Infrared photography has helped to identify tattoos on seven mummified individuals dating to at least 3,000 years ago at a site called Deir el-Medina, archaeologist Anne Austin of the University of Missouri–St. Louis reported November 22 at the annual meeting of the American Schools of Oriental Research. Although the identities of these tattooed folks are unknown, artisans and craft workers at Deir el-Medina built and decorated royal tombs in the nearby Valley of the Kings and Valley of the Queens.

Until the Deir el-Medina discoveries, tattoos had been found on a total of only six mummified individuals over more than a century of research at ancient Egyptian sites. But infrared photos, which display wavelengths of light invisible to the naked eye, are transforming what's known about tattooing in ancient Egypt, Austin said.

"It's quite magical to be working in an ancient tomb and suddenly see tattoos on a mummified person using infrared photography," said Austin, who, along with her colleagues, examined the mummies in 2016 and 2019. That research was conducted while Austin was working with the French Institute of Oriental Archaeology in Cairo.

Ötzi the Iceman's 5,250-year-old body, found in the Italian Alps, displays the oldest known tattoos (SN: 1/13/16).

Only tattooed females have been identified at Deir el-Medina. Discoveries there challenge an old idea that tattoos on women connoted fertility or sexuality in ancient Egypt. Deir el-Medina tattoos appear to be more closely associated with women's roles as healers or priestesses, Austin said.

In the most striking case, infrared photos revealed 30 tattoos on various parts of a female mummy. Cross-shaped patterns on her arms don't occur on any of the other dozen tattooed mummies, Austin said. Several other of her tattoos look like hieroglyphs used in ancient Egyptian writing. The extent and range of body markings on this woman suggest she may have been a religious practitioner of some kind, Austin speculates.
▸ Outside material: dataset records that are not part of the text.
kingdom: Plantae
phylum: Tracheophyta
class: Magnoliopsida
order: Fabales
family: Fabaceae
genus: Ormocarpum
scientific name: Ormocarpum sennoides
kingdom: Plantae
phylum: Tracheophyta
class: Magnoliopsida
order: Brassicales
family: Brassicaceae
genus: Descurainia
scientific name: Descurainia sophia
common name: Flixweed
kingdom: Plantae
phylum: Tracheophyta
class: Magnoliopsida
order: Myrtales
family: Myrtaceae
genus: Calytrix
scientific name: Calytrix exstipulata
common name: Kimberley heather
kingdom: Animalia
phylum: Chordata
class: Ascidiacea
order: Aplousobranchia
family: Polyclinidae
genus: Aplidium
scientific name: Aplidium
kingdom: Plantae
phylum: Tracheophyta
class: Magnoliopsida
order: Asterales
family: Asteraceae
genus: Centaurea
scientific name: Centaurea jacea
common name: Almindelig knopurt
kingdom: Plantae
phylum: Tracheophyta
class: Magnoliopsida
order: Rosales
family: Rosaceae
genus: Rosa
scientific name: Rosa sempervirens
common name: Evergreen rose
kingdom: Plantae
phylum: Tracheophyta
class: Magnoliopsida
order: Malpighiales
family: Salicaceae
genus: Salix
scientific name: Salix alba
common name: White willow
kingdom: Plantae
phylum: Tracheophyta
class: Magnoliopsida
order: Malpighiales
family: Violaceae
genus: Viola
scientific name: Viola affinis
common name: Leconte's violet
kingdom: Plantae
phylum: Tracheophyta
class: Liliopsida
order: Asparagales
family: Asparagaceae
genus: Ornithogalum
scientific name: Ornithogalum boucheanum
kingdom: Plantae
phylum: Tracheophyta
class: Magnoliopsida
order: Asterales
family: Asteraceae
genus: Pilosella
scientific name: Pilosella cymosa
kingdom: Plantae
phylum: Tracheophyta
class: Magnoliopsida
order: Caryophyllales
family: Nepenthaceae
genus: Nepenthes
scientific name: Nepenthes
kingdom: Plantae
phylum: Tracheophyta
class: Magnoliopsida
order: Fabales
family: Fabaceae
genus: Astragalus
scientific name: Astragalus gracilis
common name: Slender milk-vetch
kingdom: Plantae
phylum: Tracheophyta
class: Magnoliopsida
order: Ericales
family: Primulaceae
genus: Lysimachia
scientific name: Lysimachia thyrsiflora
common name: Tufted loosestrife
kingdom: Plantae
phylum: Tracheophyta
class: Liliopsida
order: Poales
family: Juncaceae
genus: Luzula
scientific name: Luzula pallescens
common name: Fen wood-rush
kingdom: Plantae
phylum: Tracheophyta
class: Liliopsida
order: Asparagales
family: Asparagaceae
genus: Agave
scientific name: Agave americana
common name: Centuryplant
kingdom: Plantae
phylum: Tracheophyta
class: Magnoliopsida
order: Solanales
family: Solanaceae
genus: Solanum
Another Deir el-Medina woman had a tattoo on her neck depicting a human eye — an ancient Egyptian symbol associated with protection — as well as tattoos of a seated baboon on each side of her neck.

"I see no discernible pattern in the tattoos we've found so far," Austin said.

Discoveries of tattoos on additional Egyptian mummies may help researchers figure out how these markings were used. "Everything about the new tattoo discoveries is surprising because so little is known about this ancient Egyptian practice," said Egyptologist Kerry Muhlestein of Brigham Young University in Provo, Utah.